In U.S. Pat. No. 5,248,262 (Busacco et al.), there is defined yet another electrical connector for interconnecting a pair of circuit members (e.g., a printed circuit board and electronic module) wherein, in one embodiment, the housing designed for having the connector's contact members therein is specifically designed for occupying first and second positions with respect to the interconnected circuit members during compression thereof against the interim connector in U.S. Pat. No. 5,248,262. Movement of the interim housing in this embodiment serves to prevent wipe of the end portions of the electrical contacts during such compression, said wiping not desired in at least one aspect of this invention (e.g., when using the aforementioned dendritic contact elements as part of the contact structure). Understandably, the connector in U.S. Pat. No. 5,248,262 may utilize the dendritic elements formed in accordance with the unique method taught in U.S. Pat. No. 5,237,743. U.S. Pat. No. 5,248,262 is assigned to the same assignee as the present invention and is also incorporated herein by reference.

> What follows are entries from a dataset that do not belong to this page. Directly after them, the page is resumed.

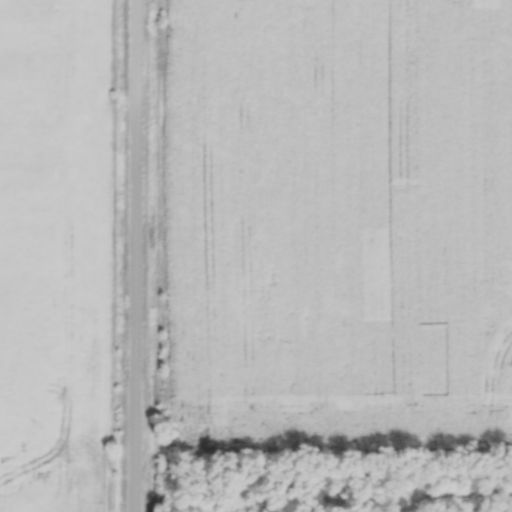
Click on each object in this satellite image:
road: (132, 256)
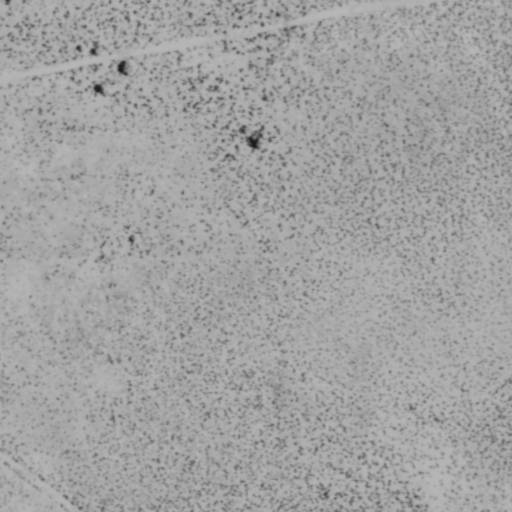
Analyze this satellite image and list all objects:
road: (206, 42)
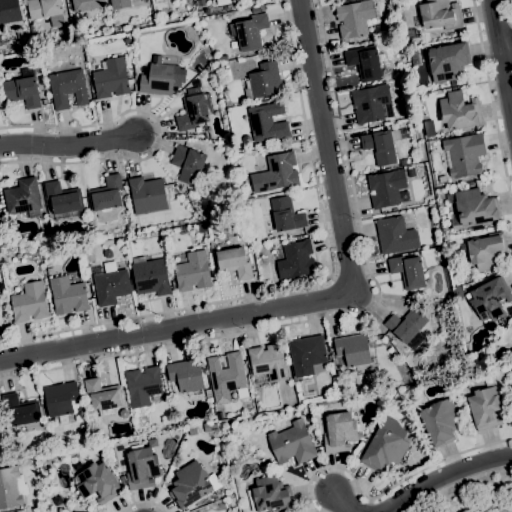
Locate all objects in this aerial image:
building: (335, 0)
building: (188, 1)
building: (222, 2)
building: (118, 3)
building: (199, 3)
building: (121, 4)
building: (83, 5)
building: (85, 5)
road: (509, 8)
building: (254, 10)
building: (9, 11)
building: (9, 11)
building: (45, 11)
building: (46, 11)
building: (438, 14)
building: (440, 15)
building: (352, 18)
building: (354, 18)
building: (373, 26)
building: (32, 28)
building: (249, 32)
building: (251, 32)
building: (18, 35)
building: (126, 40)
road: (506, 50)
road: (501, 54)
building: (414, 57)
building: (221, 58)
building: (445, 61)
building: (363, 62)
building: (364, 62)
building: (448, 62)
building: (136, 71)
building: (189, 76)
building: (111, 78)
building: (110, 79)
building: (160, 79)
building: (159, 80)
building: (263, 81)
building: (184, 82)
building: (66, 88)
building: (68, 88)
building: (22, 89)
building: (22, 89)
building: (450, 89)
building: (44, 100)
road: (411, 101)
building: (371, 104)
building: (372, 104)
building: (191, 109)
building: (194, 110)
building: (458, 110)
building: (459, 111)
building: (266, 121)
building: (267, 122)
building: (429, 128)
building: (376, 129)
building: (191, 135)
building: (245, 138)
building: (383, 145)
building: (378, 147)
road: (67, 148)
building: (463, 154)
building: (463, 155)
building: (403, 162)
building: (186, 164)
building: (188, 164)
building: (279, 172)
building: (411, 172)
building: (276, 173)
building: (387, 188)
building: (387, 189)
building: (105, 194)
building: (106, 194)
road: (163, 194)
building: (146, 195)
building: (147, 195)
building: (21, 196)
building: (22, 196)
building: (61, 197)
building: (63, 198)
building: (473, 207)
building: (475, 207)
building: (445, 210)
building: (286, 215)
building: (287, 215)
building: (201, 228)
building: (394, 235)
building: (395, 235)
building: (86, 247)
building: (440, 251)
building: (487, 251)
building: (108, 254)
building: (89, 257)
building: (295, 260)
building: (296, 260)
building: (233, 262)
building: (234, 264)
building: (408, 270)
building: (407, 271)
building: (192, 272)
building: (193, 272)
building: (150, 277)
building: (151, 277)
building: (111, 284)
building: (66, 296)
building: (67, 296)
building: (490, 298)
road: (329, 300)
building: (29, 302)
building: (424, 302)
building: (28, 303)
building: (433, 305)
building: (407, 327)
building: (409, 327)
building: (352, 349)
building: (354, 349)
building: (305, 354)
building: (306, 354)
building: (267, 362)
building: (267, 363)
building: (471, 368)
building: (226, 373)
building: (184, 375)
building: (186, 375)
building: (228, 375)
building: (142, 385)
building: (142, 386)
building: (307, 388)
building: (208, 393)
building: (410, 394)
building: (101, 395)
building: (102, 396)
building: (59, 398)
building: (223, 398)
building: (397, 399)
building: (60, 400)
building: (487, 405)
building: (484, 407)
building: (19, 411)
building: (21, 411)
building: (124, 413)
building: (438, 421)
building: (440, 422)
building: (339, 431)
building: (339, 432)
building: (1, 437)
building: (291, 443)
building: (292, 443)
building: (383, 450)
building: (234, 456)
building: (213, 464)
building: (140, 468)
building: (142, 468)
road: (444, 475)
building: (122, 479)
building: (97, 482)
building: (97, 483)
building: (190, 484)
building: (189, 485)
building: (11, 486)
building: (9, 488)
building: (268, 494)
building: (270, 494)
park: (488, 498)
road: (344, 502)
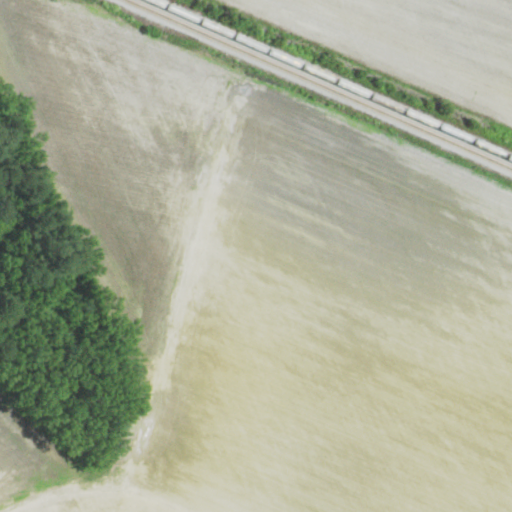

In accordance to the teachings herein, there is defined an electrical connector for electrically connecting at least one external electrical conductor (e.g., a conductor pad on a printed circuit board) to a second conducting element such as an electrical cable or the like, which second element may be positioned within the invention's housing. Significantly, the connector as defined herein provides such connecting to this external conductor in a substantially non-wiping manner while assuring stationary positioning of the connector's housing relative to the conductor being so connected, or, alternatively, fixed positioning of the external conductor and movement of the connector with respect thereto. Such stationary positioning eliminates the need for added structure to permit housing movement while still assuring effective coupling to the respective conductor.
It is believed that an electrical connector possessing the above advantageous features and other features discernable from the teaching herein would constitute a significant advancement in the art.